A very short advanced search on this site will pull up a number of threads which attest to the examples above still happening, here, in the UK, in the 2010s....

JeanneDeMontbaston · 16/02/2016 12:03

Yuck, stop. Sad

I actually think we can adjust men's mindsets on this one. I just don't believe the whole 'some people are born evil' narrative TBH.

OnlyLovers · 16/02/2016 12:06

The sad thing is, Lumpy, that I don't need a go of your anti feminist goggles (although they are kind of cute on you) Grin because some of the posts on here make me see through them vicariously.

the woman walking home alone is more at risk and always was

How about we try to make that NOT the case in the future, rather than shrugging and saying 'Ah well, twas ever thus.'?

After all, it 'always was' the case that women couldn't own property/vote/have a bank account of their own. Until it wasn't.

MLGs · 16/02/2016 12:08

I"m not sure it's all bad to tell people to take care, but this has been done in such a way that makes it look like it's blaming women if they get raped etc.

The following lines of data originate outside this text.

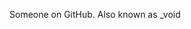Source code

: 
<!---
nickelll3098/nickelll3098 is a ✨ special ✨ repository because its `README.md` (this file) appears on your GitHub profile.
You can click the Preview link to take a look at your changes.
--->
Someone on GitHub.
  Also known as _void
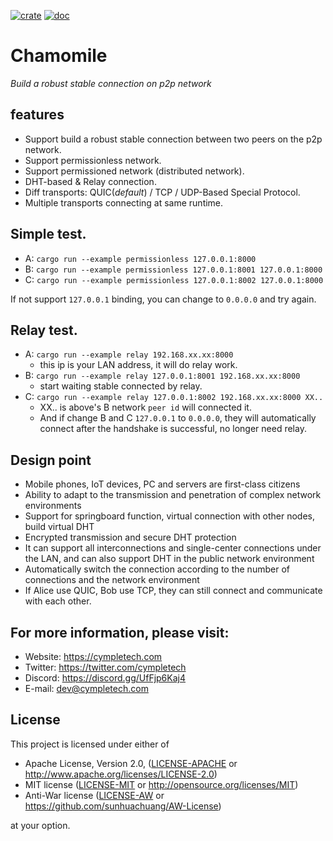 [![crate](https://img.shields.io/badge/crates.io-v0.10.2-green.svg)](https://crates.io/crates/chamomile) [![doc](https://img.shields.io/badge/docs.rs-v0.10.2-blue.svg)](https://docs.rs/chamomile)

# Chamomile
*Build a robust stable connection on p2p network*

## features
- Support build a robust stable connection between two peers on the p2p network.
- Support permissionless network.
- Support permissioned network (distributed network).
- DHT-based & Relay connection.
- Diff transports: QUIC(*default*) / TCP / UDP-Based Special Protocol.
- Multiple transports connecting at same runtime.

## Simple test.
- A: `cargo run --example permissionless 127.0.0.1:8000`
- B: `cargo run --example permissionless 127.0.0.1:8001 127.0.0.1:8000`
- C: `cargo run --example permissionless 127.0.0.1:8002 127.0.0.1:8000`

If not support `127.0.0.1` binding, you can change to `0.0.0.0` and try again.

## Relay test.
- A: `cargo run --example relay 192.168.xx.xx:8000`
  - this ip is your LAN address, it will do relay work.
- B: `cargo run --example relay 127.0.0.1:8001 192.168.xx.xx:8000`
  - start waiting stable connected by relay.
- C: `cargo run --example relay 127.0.0.1:8002 192.168.xx.xx:8000 XX..`
  - XX.. is above's B network `peer id` will connected it.
  - And if change B and C `127.0.0.1` to `0.0.0.0`, they will automatically connect after the handshake is successful, no longer need relay.

## Design point
- Mobile phones, IoT devices, PC and servers are first-class citizens
- Ability to adapt to the transmission and penetration of complex network environments
- Support for springboard function, virtual connection with other nodes, build virtual DHT
- Encrypted transmission and secure DHT protection
- It can support all interconnections and single-center connections under the LAN, and can also support DHT in the public network environment
- Automatically switch the connection according to the number of connections and the network environment
- If Alice use QUIC, Bob use TCP, they can still connect and communicate with each other.

## For more information, please visit:
- Website: https://cympletech.com
- Twitter: https://twitter.com/cympletech
- Discord: https://discord.gg/UfFjp6Kaj4
- E-mail: dev@cympletech.com

## License

This project is licensed under either of

 * Apache License, Version 2.0, ([LICENSE-APACHE](LICENSE-APACHE) or
   http://www.apache.org/licenses/LICENSE-2.0)
 * MIT license ([LICENSE-MIT](LICENSE-MIT) or
   http://opensource.org/licenses/MIT)
 * Anti-War license ([LICENSE-AW](LICENSE-AW) or
   https://github.com/sunhuachuang/AW-License)

at your option.
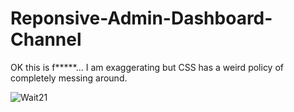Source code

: # Reponsive-Admin-Dashboard-Channel
OK this is f*****...  I am exaggerating but CSS has a weird policy of completely messing around. 

![Wait21](https://user-images.githubusercontent.com/80386070/181490815-4c077996-0a96-435a-801f-260e76962f30.jpg)
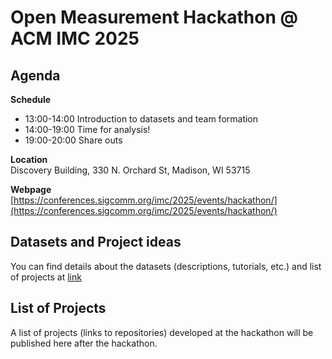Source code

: # Open Measurement Hackathon @ ACM IMC 2025

## Agenda

**Schedule**
- 13:00-14:00 Introduction to datasets and team formation
- 14:00-19:00 Time for analysis!
- 19:00-20:00 Share outs

**Location**  
Discovery Building, 330 N. Orchard St, Madison, WI 53715

**Webpage**  
[https://conferences.sigcomm.org/imc/2025/events/hackathon/](https://conferences.sigcomm.org/imc/2025/events/hackathon/)

## Datasets and Project ideas

You can find details about the datasets (descriptions, tutorials, etc.) and list of projects at [link](link-to-be-added)

## List of Projects

A list of projects (links to repositories) developed at the hackathon will be published here after the hackathon.  
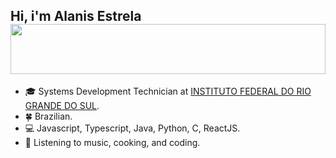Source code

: 
 ##  Hi, i'm Alanis Estrela  <img width=100% src="https://i.pinimg.com/originals/7a/f3/81/7af3814bd5780fee26c164b0f11db882.gif" height="80px" width="80px">


- :mortar_board: Systems Development Technician at [INSTITUTO FEDERAL DO RIO GRANDE DO SUL](https://ifrs.edu.br/canoas/).
- :four_leaf_clover: Brazilian.
- :computer: Javascript, Typescript, Java, Python, C, ReactJS.
- 🍝 Listening to music, cooking, and coding.



 
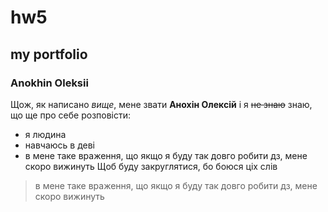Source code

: # hw5
## my portfolio
### Anokhin Oleksii
Щож, як написано *вище*, мене звати **Анохін Олексій** і я ~~не знаю~~ знаю, що ще про себе розповісти:
- я людина
- навчаюсь в деві
- в мене таке враження, що якщо я буду так довго робити дз, мене скоро вижинуть
Щоб буду закруглятися, бо боюся ціх слів
>в мене таке враження, що якщо я буду так довго робити дз, мене скоро вижинуть
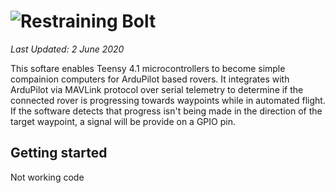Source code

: 
![Restraining Bolt](https://github.com/bitdog-io/restraining_bolt/raw/master/pre-release/restraining_bolt.png)
==================

*Last Updated: 2 June 2020*


This softare enables Teensy 4.1 microcontrollers to become simple compainion computers 
for ArduPilot based rovers. It integrates with ArduPilot via MAVLink protocol over 
serial telemetry to determine if the connected rover is progressing towards waypoints 
while in automated flight. If the software detects that progress isn't being made in 
the direction of the target waypoint, a signal will be provide on a GPIO pin.


## Getting started
Not working code
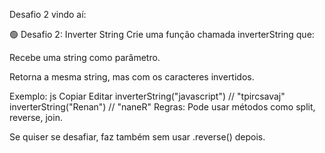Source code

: Desafio 2 vindo aí:

🟢 Desafio 2: Inverter String
Crie uma função chamada inverterString que:

Recebe uma string como parâmetro.

Retorna a mesma string, mas com os caracteres invertidos.

Exemplo:
js
Copiar
Editar
inverterString("javascript") // "tpircsavaj"
inverterString("Renan") // "naneR"
Regras:
Pode usar métodos como split, reverse, join.

Se quiser se desafiar, faz também sem usar .reverse() depois.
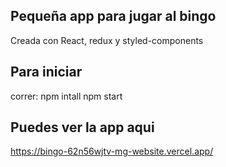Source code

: ## Pequeña app para jugar al bingo
Creada con React, redux y styled-components

## Para iniciar
correr:
 npm intall 
 npm start
 
 ## Puedes ver la app aqui
https://bingo-62n56wjtv-mg-website.vercel.app/
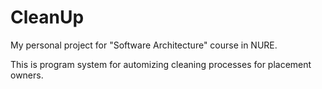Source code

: # CleanUp

My personal project for "Software Architecture" course in NURE.

This is program system for automizing cleaning processes for placement owners.
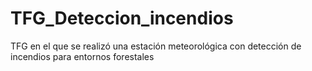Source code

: # TFG_Deteccion_incendios
TFG en el que se realizó una estación meteorológica con detección de incendios para entornos forestales
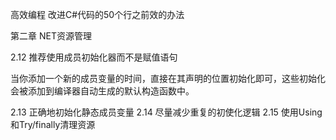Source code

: 高效编程 改进C#代码的50个行之前效的办法

第二章 NET资源管理

2.12 推荐使用成员初始化器而不是赋值语句

当你添加一个新的成员变量的时间，直接在其声明的位置初始化即可，这些初始化会被添加到编译器自动生成的默认构造函数中。

2.13 正确地初始化静态成员变量
2.14 尽量减少重复的初使化逻辑
2.15 使用Using和Try/finally清理资源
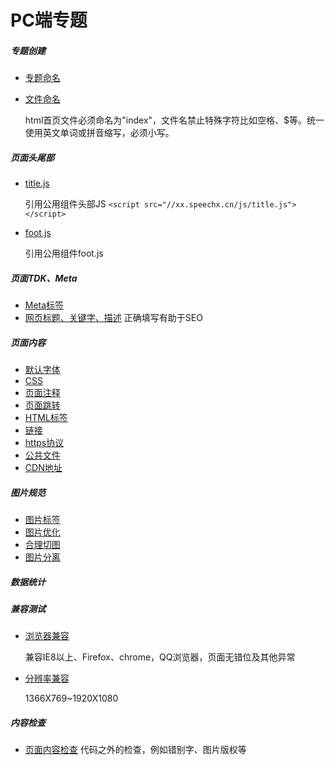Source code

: # PC端专题

##### 专题创建

* [专题命名]()

* [文件命名](common/files.md)

  html首页文件必须命名为"index"，文件名禁止特殊字符比如空格、$等。统一使用英文单词或拼音缩写，必须小写。

##### 页面头尾部

* [title.js]()

  引用公用组件头部JS `<script src="//xx.speechx.cn/js/title.js"></script>`

* [foot.js]()

  引用公用组件foot.js

##### 页面TDK、Meta

* [Meta标签]()
* [网页标题、关键字、描述]() 正确填写有助于SEO

##### 页面内容

* [默认字体]()
* [CSS]()
* [页面注释]()
* [页面跳转]()
* [HTML标签]()
* [链接]()
* [https协议]()
* [公共文件]()
* [CDN地址]()

##### 图片规范

* [图片标签]()
* [图片优化]()
* [合理切图]()
* [图片分离]()

##### 数据统计

##### 兼容测试

* [浏览器兼容]()

  兼容IE8以上、Firefox、chrome，QQ浏览器，页面无错位及其他异常

* [分辨率兼容]()

  1366X769~1920X1080

##### 内容检查

* [页面内容检查]() 代码之外的检查，例如错别字、图片版权等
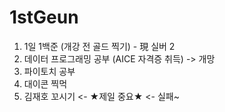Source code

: # 1stGeun
1. 1일 1백준 (개강 전 골드 찍기) - 現 실버 2
2. 데이터 프로그래밍 공부 (AICE 자격증 취득) -> 개망
3. 파이토치 공부
4. 대이콘 찍먹
5. 김재호 꼬시기 <- ★제일 중요★ <- 실패~
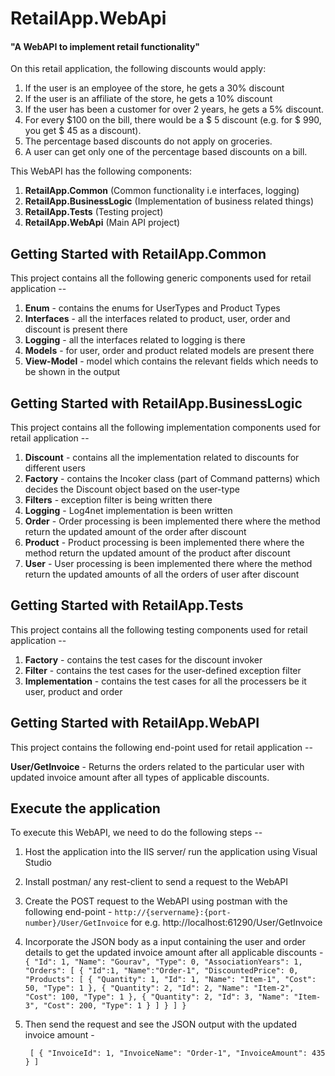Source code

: # RetailApp.WebApi

#### "A WebAPI to implement retail functionality"

On this retail application, the following discounts would apply: 
1. If the user is an employee of the store, he gets a 30% discount 
2. If the user is an affiliate of the store, he gets a 10% discount 
3. If the user has been a customer for over 2 years, he gets a 5% discount. 
4. For every $100 on the bill, there would be a $ 5 discount (e.g. for $ 990, you get $ 45 as a discount). 
5. The percentage based discounts do not apply on groceries. 
6. A user can get only one of the percentage based discounts on a bill. 

This WebAPI has the following components:
1. **RetailApp.Common** (Common functionality i.e interfaces, logging)
2. **RetailApp.BusinessLogic** (Implementation of business related things)
3. **RetailApp.Tests** (Testing project)
4. **RetailApp.WebApi** (Main API project)

## Getting Started with RetailApp.Common

This project contains all the following generic components used for retail application --

1. **Enum** - contains the enums for UserTypes and Product Types
2. **Interfaces** - all the interfaces related to product, user, order and discount is present there
3. **Logging**  - all the interfaces related to logging is there
4. **Models** - for user, order and product related models are present there
5. **View-Model** - model which contains the relevant fields which needs to be shown in the output

## Getting Started with RetailApp.BusinessLogic

This project contains all the following implementation components used for retail application --

1. **Discount** - contains all the implementation related to discounts for different users
2. **Factory** - contains the Incoker class (part of Command patterns) which decides the Discount object based on the user-type
3. **Filters**  - exception filter is being written there
4. **Logging** - Log4net implementation is been written
5. **Order** - Order processing is been implemented there where the method return the updated amount of the order after discount
6. **Product** - Product processing is been implemented there where the method return the updated amount of the product after discount
7. **User** - User processing is been implemented there where the method return the updated amounts of all the orders of user after discount

## Getting Started with RetailApp.Tests

This project contains all the following testing components used for retail application --

1. **Factory** - contains the test cases for the discount invoker
2. **Filter** - contains the test cases for the user-defined exception filter
3. **Implementation**  - contains the test cases for all the processers be it user, product and order

## Getting Started with RetailApp.WebAPI

This project contains the following end-point used for retail application --

**User/GetInvoice** - Returns the orders related to the particular user with updated invoice amount after all types of applicable discounts.



## Execute the application

To execute this WebAPI, we need to do the following steps --
1. Host the application into the IIS server/ run the application using Visual Studio
2. Install postman/ any rest-client to send a request to the WebAPI
3. Create the POST request to the WebAPI using postman with the following end-point - `http://{servername}:{port-number}/User/GetInvoice` for e.g. http://localhost:61290/User/GetInvoice
4. Incorporate the JSON body as a input containing the user and order details to get the updated invoice amount after all applicable discounts -
        ``{
        "Id": 1,
        "Name": "Gourav",
        "Type": 0,
        "AssociationYears": 1,
        "Orders": [
            {
                "Id":1,
                "Name":"Order-1",
                "DiscountedPrice": 0,
                "Products": [
                    {
                        "Quantity": 1,
                        "Id": 1,
                        "Name": "Item-1",
                        "Cost": 50,
                        "Type": 1
                    },
                    {
                        "Quantity": 2,
                        "Id": 2,
                        "Name": "Item-2",
                        "Cost": 100,
                        "Type": 1
                    },
                    {
                        "Quantity": 2,
                        "Id": 3,
                        "Name": "Item-3",
                        "Cost": 200,
                        "Type": 1
                    }
                ]
            }
        ]
    }``
5. Then send the request and see the JSON output with the updated invoice amount -

   `` [
        {
            "InvoiceId": 1,
            "InvoiceName": "Order-1",
            "InvoiceAmount": 435
        }
    ]``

It is presumably also aimed at not falling down escalators, in front of a train etc, but there should also be a blokes one or blokes on the poster. Or a modestly dressed woman alongside them who is also at risk of falling down drunk or whatever.

Badly done but I don't think the idea of reminding people to take care is all bad.

MLGs · 16/02/2016 12:10

Although to be fair the women on the poster are quite modestly dressed! I just meant add one who isn't dressed for a night out to show it's not about that.

SoozeyHoozey · 16/02/2016 12:12

I personally interpret it to mean rail safety but of course they should've used a mixed group to convey this rather than a strictly female group.

OnlyLovers · 16/02/2016 12:12

MLGs, it explicitly says 'when you've had a night out'.

If it is also meant to be about not falling in front of trains etc, they could do with spelling that out.

LumpySpacedPrincess · 16/02/2016 12:17

I ain't never taking these puppies off!

To find this poster in a train station wrong?
Saramel · 16/02/2016 12:18

If only it was as easy as putting up a poster which says Don't Rape. There is a law that says that too but a rapist takes no notice. I should be able to wear what I like, drink what I like and walk home but the fact is, if I do, I am more likely to be raped and it is no good saying that I wasn't in the wrong, I will be a victim. I will have to live with it for the rest of my life and it will impact on it every day. If keeping my daughters safe means I have to give them an anti-feminist message, on this one occasion I will happily do so because the alternative is crippling. Believe me, I know.

TooOldForGlitter · 16/02/2016 12:19

I need a pair of those please Lumpy 😃

LumpySpacedPrincess · 16/02/2016 12:19

Approximately 85,000 women and 12,000 men are raped in England and Wales alone every year; that's roughly 11 rapes (of adults alone) every hour
Nearly half a million adults are sexually assaulted in England and Wales each year
1 in 5 women aged 16 - 59 has experienced some form of sexual violence since the age of 16
Only around 15% of those who experience sexual violence choose to report to the police
Approximately 90% of those who are raped know the perpetrator prior to the offence

These are the facts, as opposed to the myth.